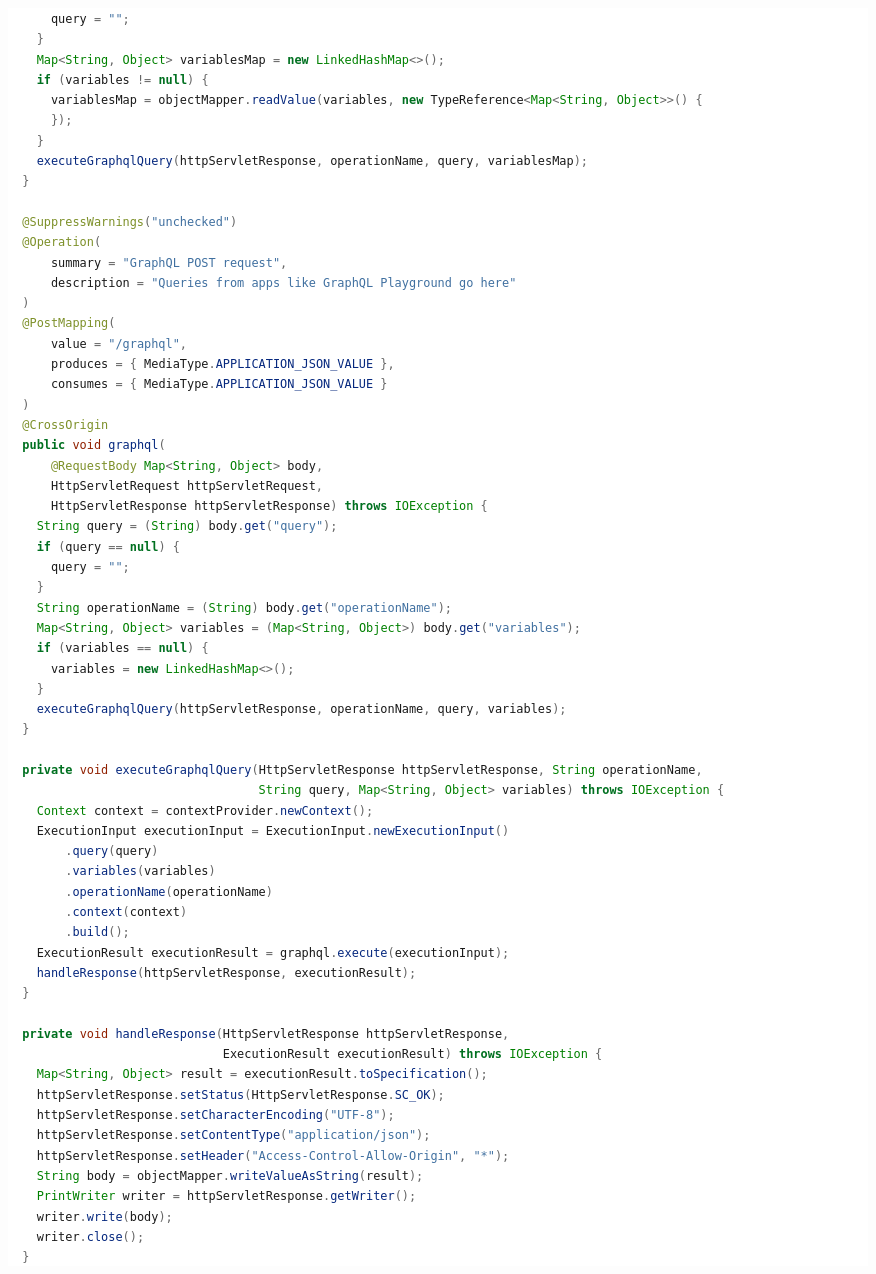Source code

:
 ```java
      query = "";
    }
    Map<String, Object> variablesMap = new LinkedHashMap<>();
    if (variables != null) {
      variablesMap = objectMapper.readValue(variables, new TypeReference<Map<String, Object>>() {
      });
    }
    executeGraphqlQuery(httpServletResponse, operationName, query, variablesMap);
  }

  @SuppressWarnings("unchecked")
  @Operation(
      summary = "GraphQL POST request",
      description = "Queries from apps like GraphQL Playground go here"
  )
  @PostMapping(
      value = "/graphql",
      produces = { MediaType.APPLICATION_JSON_VALUE },
      consumes = { MediaType.APPLICATION_JSON_VALUE }
  )
  @CrossOrigin
  public void graphql(
      @RequestBody Map<String, Object> body,
      HttpServletRequest httpServletRequest,
      HttpServletResponse httpServletResponse) throws IOException {
    String query = (String) body.get("query");
    if (query == null) {
      query = "";
    }
    String operationName = (String) body.get("operationName");
    Map<String, Object> variables = (Map<String, Object>) body.get("variables");
    if (variables == null) {
      variables = new LinkedHashMap<>();
    }
    executeGraphqlQuery(httpServletResponse, operationName, query, variables);
  }

  private void executeGraphqlQuery(HttpServletResponse httpServletResponse, String operationName,
                                   String query, Map<String, Object> variables) throws IOException {
    Context context = contextProvider.newContext();
    ExecutionInput executionInput = ExecutionInput.newExecutionInput()
        .query(query)
        .variables(variables)
        .operationName(operationName)
        .context(context)
        .build();
    ExecutionResult executionResult = graphql.execute(executionInput);
    handleResponse(httpServletResponse, executionResult);
  }

  private void handleResponse(HttpServletResponse httpServletResponse,
                              ExecutionResult executionResult) throws IOException {
    Map<String, Object> result = executionResult.toSpecification();
    httpServletResponse.setStatus(HttpServletResponse.SC_OK);
    httpServletResponse.setCharacterEncoding("UTF-8");
    httpServletResponse.setContentType("application/json");
    httpServletResponse.setHeader("Access-Control-Allow-Origin", "*");
    String body = objectMapper.writeValueAsString(result);
    PrintWriter writer = httpServletResponse.getWriter();
    writer.write(body);
    writer.close();
  }
```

----------

> **EXERCISE GOAL**
Could you report how many lines in the data above include the word "context"? Give the number and nothing more.

> **RESPONSE**
2